Another common and significant source of estrogen is from estrogenic chemicals such as xenoestrogens which are prevalent in plastics, pesticides, and many other industrial chemicals.
And lastly, there are even certain foods that are estrogenic by nature. Soy, which is often touted as a “health food” is very estrogenic and oftentimes wrongly recommended to women to help improve fertility when it is actually having the opposite effect.
On the other side of the coin, you can become deficient in progesterone which has the same effect as estrogen in promoting and being promoted by hypothyroidism and infertility.
Progesterone is naturally synthesized from the hormone pregnenolone which requires vitamin A, cholesterol, and thyroid hormone to make. So if you are hypothyroid and lack thyroid hormone then your body might not be able to produce enough progesterone to support the fetus.

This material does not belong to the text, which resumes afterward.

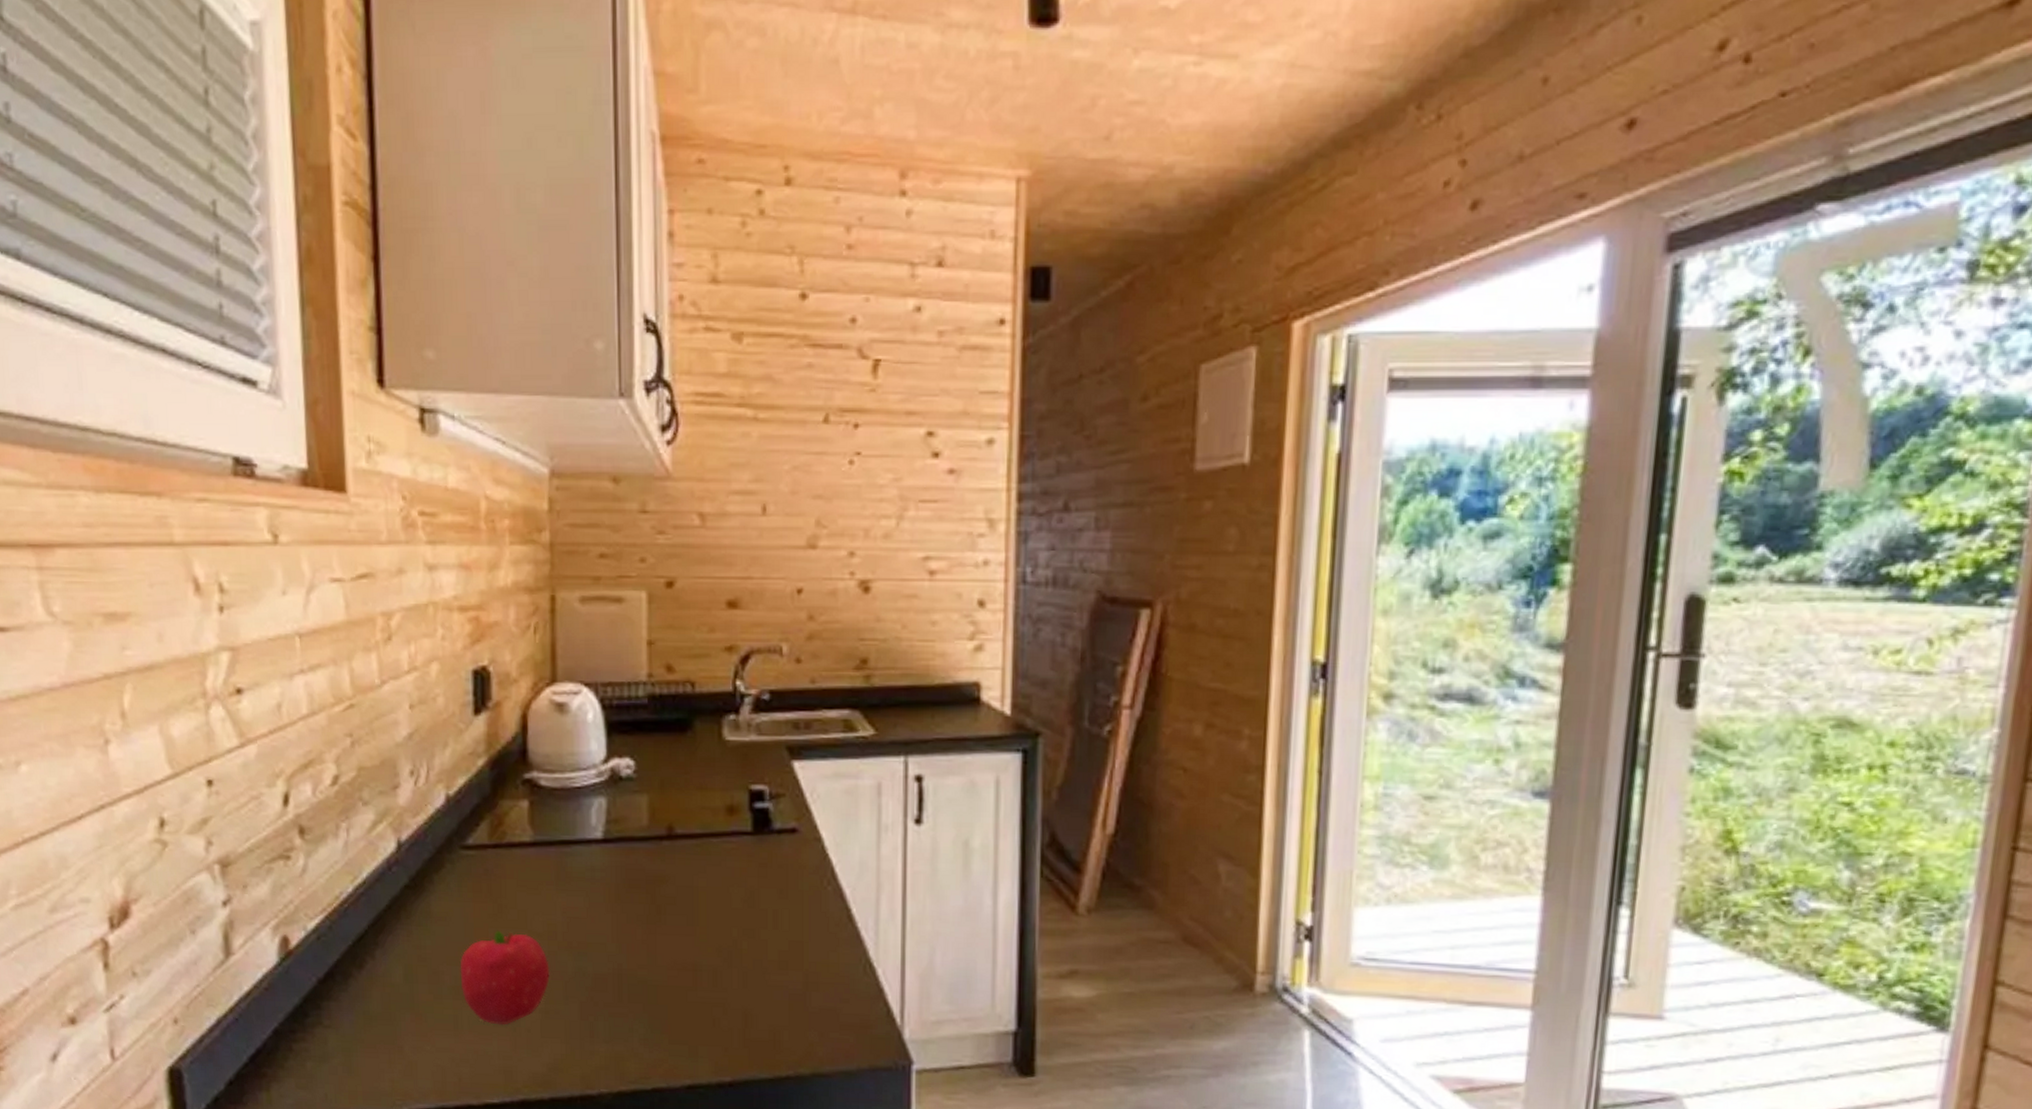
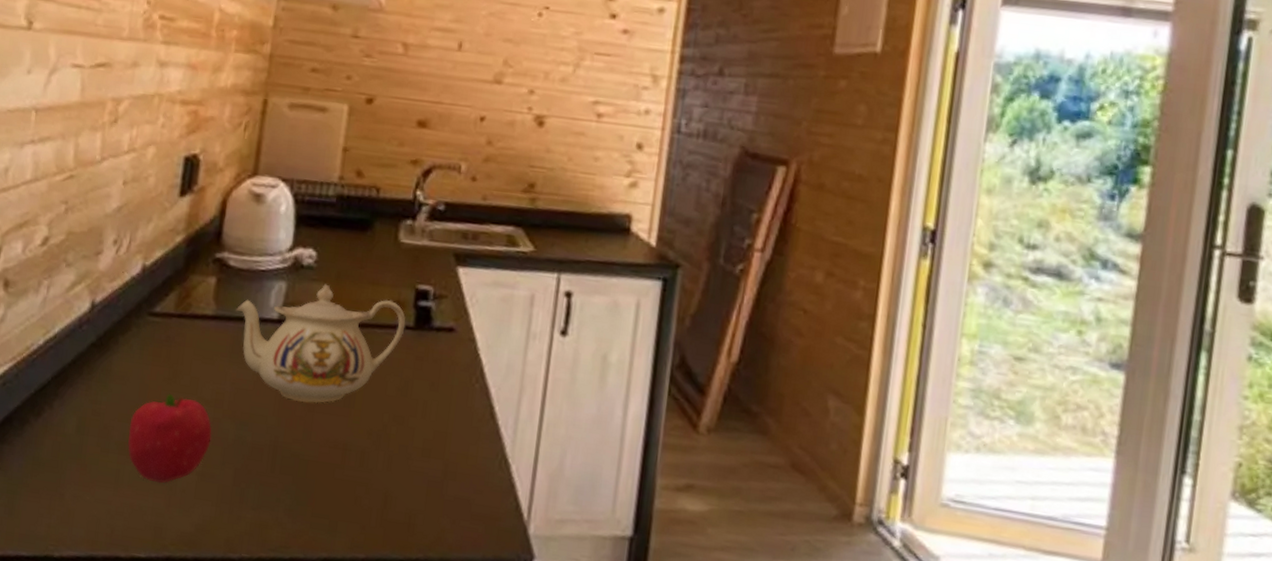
teapot: none [554,795,743,925] -> present [235,284,406,404]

Another common factor in progesterone deficiency is stress. When your body is under chronic stress then it begins to slow down the production of progesterone in favor of producing more stress hormones.
So, stress can lead to progesterone deficiency which can also play a big part in both hypothyroidism and infertility.
This is a major cause of hypothyroidism and infertility that nobody ever hears or talks about and it has a lot to do with the fact that this is a very controversial topic. But in the end, the research speaks for itself.
Polyunsaturated fats in your diet actually cause your body to produce more estrogen. So a diet that is high in polyunsaturated fats can actually cause both hypothyroidism and infertility to develop based on the feedback mechanism between estrogen and thyroid that I mentioned above.
But there’s also another feedback mechanism at play here because when estrogen increases, it causes your body to release more polyunsaturated fats into your bloodstream which perpetuates the problem.
Vitamin E Deficiency
Vitamin E has many beneficial properties that can greatly improve both hypothyroidism and infertility.
For starters, vitamin E helps to offset the effects of estrogen in your body. It also protects your body against the unwanted effects of polyunsaturated fats. It boosts your thyroid function. And it also helps to increase oxygen to the fetus.
Studies have shown that vitamin E increases fertility in both males and females and helps prevent miscarriages.
So it should go without saying that vitamin E is a very powerful nutrient that can offset many of the issues that contribute to hypothyroidism and infertility.
By incorporating a good hypothyroidism diet and hypothyroidism treatment protocol, you can effectively improve your thyroid function and drastically improve not only your fertility but also the health of your baby once you conceive.